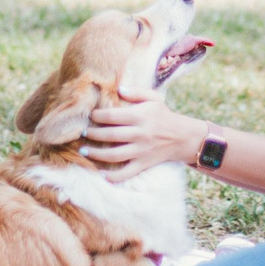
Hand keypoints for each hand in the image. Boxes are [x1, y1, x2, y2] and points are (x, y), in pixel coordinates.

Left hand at [80, 88, 205, 182]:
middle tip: (81, 134)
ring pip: (115, 155)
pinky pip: (127, 172)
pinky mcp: (143, 164)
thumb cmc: (164, 116)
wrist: (182, 137)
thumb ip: (136, 92)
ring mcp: (141, 150)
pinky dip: (114, 176)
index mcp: (140, 116)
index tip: (90, 116)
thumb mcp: (154, 99)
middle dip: (93, 135)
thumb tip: (118, 89)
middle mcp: (139, 134)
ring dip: (96, 154)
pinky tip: (101, 174)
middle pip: (110, 135)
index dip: (98, 116)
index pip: (113, 116)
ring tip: (84, 151)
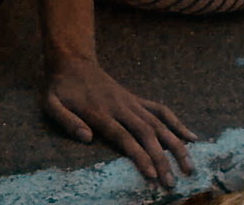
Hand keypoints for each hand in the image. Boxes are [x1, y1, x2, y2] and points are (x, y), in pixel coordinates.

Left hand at [43, 59, 195, 188]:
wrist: (71, 60)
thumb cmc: (60, 88)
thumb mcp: (51, 103)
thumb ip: (66, 121)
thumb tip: (86, 138)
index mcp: (99, 112)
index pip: (124, 137)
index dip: (140, 156)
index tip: (153, 176)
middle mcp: (119, 107)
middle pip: (146, 133)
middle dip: (162, 159)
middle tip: (173, 183)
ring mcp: (130, 102)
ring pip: (158, 123)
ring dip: (176, 145)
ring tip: (191, 167)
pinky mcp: (135, 99)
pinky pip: (160, 109)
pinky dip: (177, 122)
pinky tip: (192, 138)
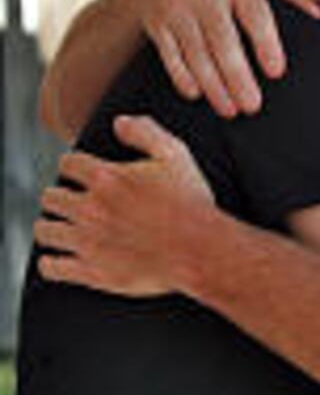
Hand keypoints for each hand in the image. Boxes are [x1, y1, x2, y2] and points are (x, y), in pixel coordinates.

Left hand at [35, 115, 213, 296]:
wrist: (200, 249)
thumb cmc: (191, 203)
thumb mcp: (176, 155)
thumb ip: (146, 132)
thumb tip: (119, 122)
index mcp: (107, 178)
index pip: (68, 165)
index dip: (73, 166)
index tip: (79, 173)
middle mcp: (91, 209)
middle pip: (51, 197)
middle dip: (58, 196)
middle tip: (70, 201)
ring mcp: (89, 242)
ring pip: (45, 230)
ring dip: (51, 226)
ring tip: (60, 228)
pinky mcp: (92, 272)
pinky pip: (52, 267)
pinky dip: (51, 262)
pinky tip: (59, 259)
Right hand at [134, 0, 319, 116]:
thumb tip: (319, 14)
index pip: (254, 13)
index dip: (266, 43)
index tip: (277, 72)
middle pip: (223, 40)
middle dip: (237, 76)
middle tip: (253, 106)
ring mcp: (176, 4)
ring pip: (196, 52)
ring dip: (213, 85)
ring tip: (230, 110)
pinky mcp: (156, 20)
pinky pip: (170, 54)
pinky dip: (182, 76)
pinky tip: (196, 95)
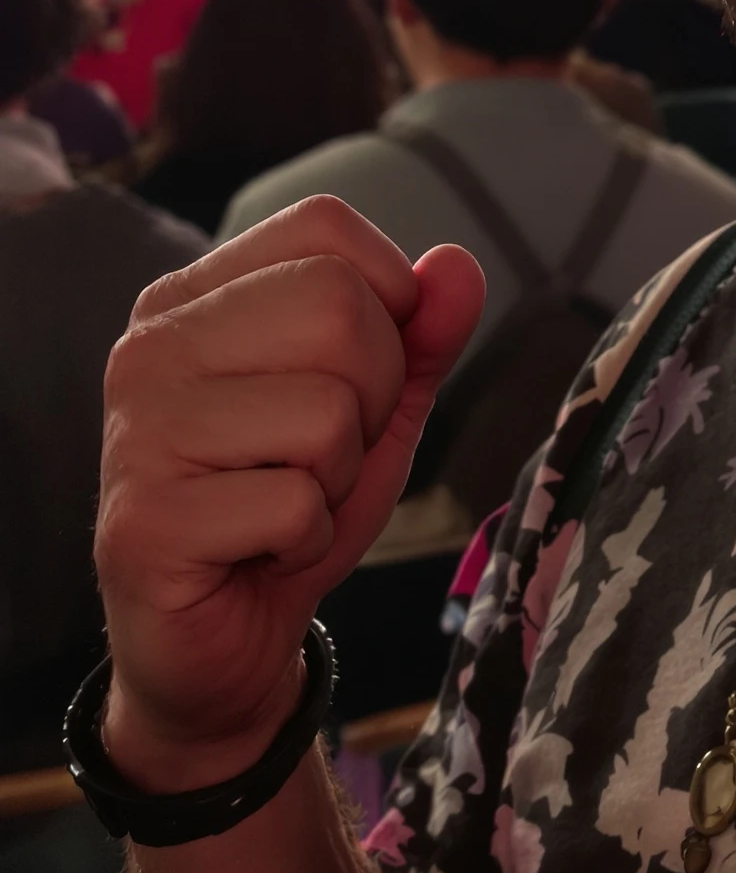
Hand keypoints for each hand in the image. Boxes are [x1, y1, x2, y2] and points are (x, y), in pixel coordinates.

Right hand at [95, 197, 484, 791]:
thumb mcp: (378, 405)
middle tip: (317, 458)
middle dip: (370, 398)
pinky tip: (260, 553)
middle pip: (338, 309)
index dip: (383, 303)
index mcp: (196, 296)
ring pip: (326, 411)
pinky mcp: (143, 522)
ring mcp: (138, 431)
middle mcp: (152, 345)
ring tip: (284, 503)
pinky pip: (296, 504)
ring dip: (338, 478)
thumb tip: (458, 264)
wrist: (222, 642)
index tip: (352, 376)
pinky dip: (308, 539)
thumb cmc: (293, 500)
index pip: (324, 230)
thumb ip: (424, 330)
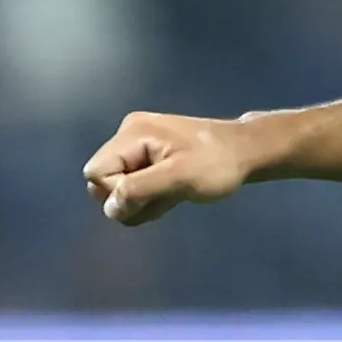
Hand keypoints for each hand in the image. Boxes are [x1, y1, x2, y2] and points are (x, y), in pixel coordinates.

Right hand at [83, 111, 261, 225]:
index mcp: (132, 134)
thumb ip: (139, 190)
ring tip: (171, 195)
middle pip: (102, 182)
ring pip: (118, 188)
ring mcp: (137, 146)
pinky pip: (133, 186)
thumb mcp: (179, 177)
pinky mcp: (148, 157)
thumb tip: (109, 208)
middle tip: (162, 197)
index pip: (96, 172)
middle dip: (129, 200)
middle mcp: (128, 136)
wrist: (245, 152)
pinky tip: (172, 193)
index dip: (117, 192)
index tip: (149, 194)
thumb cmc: (216, 163)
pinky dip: (149, 197)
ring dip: (142, 201)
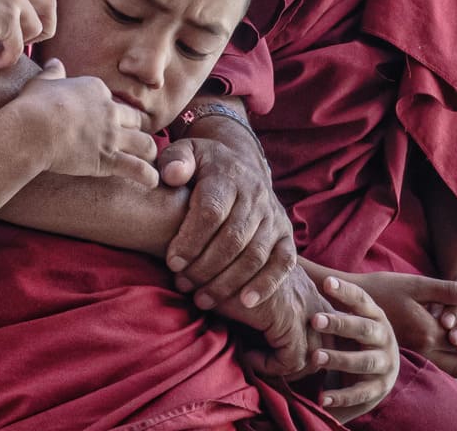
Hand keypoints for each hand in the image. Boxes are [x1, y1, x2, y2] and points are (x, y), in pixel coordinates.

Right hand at [0, 0, 55, 67]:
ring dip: (23, 44)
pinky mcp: (7, 20)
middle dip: (47, 23)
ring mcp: (12, 0)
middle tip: (28, 38)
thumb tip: (1, 21)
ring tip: (5, 51)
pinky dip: (8, 59)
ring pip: (37, 28)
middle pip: (50, 2)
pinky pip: (19, 47)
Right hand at [19, 59, 158, 186]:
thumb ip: (53, 72)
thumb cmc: (35, 105)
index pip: (112, 100)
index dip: (112, 111)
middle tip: (135, 137)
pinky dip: (147, 175)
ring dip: (149, 150)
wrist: (34, 128)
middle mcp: (109, 111)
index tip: (109, 119)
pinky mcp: (108, 159)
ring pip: (144, 143)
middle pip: (135, 120)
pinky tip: (152, 180)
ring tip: (149, 157)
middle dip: (137, 128)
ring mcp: (111, 136)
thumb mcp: (43, 82)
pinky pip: (137, 168)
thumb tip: (54, 63)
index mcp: (96, 90)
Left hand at [158, 131, 295, 308]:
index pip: (211, 211)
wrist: (240, 162)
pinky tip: (245, 303)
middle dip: (205, 267)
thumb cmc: (203, 165)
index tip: (172, 262)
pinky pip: (283, 262)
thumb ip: (174, 161)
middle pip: (233, 239)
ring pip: (255, 255)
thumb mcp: (185, 153)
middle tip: (182, 284)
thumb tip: (171, 176)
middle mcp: (255, 196)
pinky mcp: (286, 234)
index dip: (191, 240)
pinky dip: (267, 284)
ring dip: (228, 282)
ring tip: (202, 299)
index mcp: (228, 176)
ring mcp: (273, 216)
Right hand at [234, 264, 332, 377]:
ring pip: (313, 354)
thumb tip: (264, 332)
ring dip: (288, 366)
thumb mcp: (253, 283)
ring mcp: (302, 307)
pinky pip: (291, 360)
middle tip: (276, 365)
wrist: (216, 257)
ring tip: (264, 364)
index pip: (325, 323)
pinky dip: (270, 366)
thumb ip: (266, 301)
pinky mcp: (288, 321)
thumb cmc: (227, 270)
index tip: (272, 349)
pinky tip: (248, 356)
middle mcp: (310, 294)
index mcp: (305, 285)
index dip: (305, 344)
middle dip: (305, 360)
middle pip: (326, 340)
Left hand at [310, 275, 398, 422]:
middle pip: (363, 328)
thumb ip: (330, 297)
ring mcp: (385, 363)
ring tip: (316, 358)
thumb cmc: (355, 334)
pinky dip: (342, 396)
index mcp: (375, 314)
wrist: (382, 368)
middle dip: (340, 324)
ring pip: (363, 361)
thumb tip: (298, 264)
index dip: (345, 291)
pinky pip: (361, 393)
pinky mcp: (379, 388)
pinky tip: (322, 398)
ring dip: (339, 359)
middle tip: (315, 320)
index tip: (325, 283)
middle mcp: (384, 336)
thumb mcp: (349, 314)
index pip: (361, 299)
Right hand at [358, 270, 456, 379]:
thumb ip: (449, 291)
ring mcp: (413, 352)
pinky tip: (452, 358)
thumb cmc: (383, 289)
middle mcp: (422, 347)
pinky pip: (433, 366)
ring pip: (446, 369)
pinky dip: (448, 366)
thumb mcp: (417, 285)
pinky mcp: (406, 352)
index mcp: (428, 331)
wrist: (349, 303)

*-*-*

§ **TASK TO COMPLETE**
In the listing above, find the line with "index dip: (112, 111)" and the line with "index mcp: (96, 90)"; output exactly those lines and all lines between them.

§ **SOLUTION TO THIS TASK**
index dip: (112, 111)
middle tip: (135, 137)
pinky dip: (147, 175)
ring dip: (149, 150)
wrist: (34, 128)
middle mcp: (109, 111)
index tip: (109, 119)
pinky mcp: (108, 159)
ring pip: (144, 143)
middle pip: (135, 120)
pinky tip: (152, 180)
ring tip: (149, 157)
middle dip: (137, 128)
ring mcp: (111, 136)
thumb mcp: (43, 82)
pinky pip: (137, 168)
thumb tip: (54, 63)
index mcp: (96, 90)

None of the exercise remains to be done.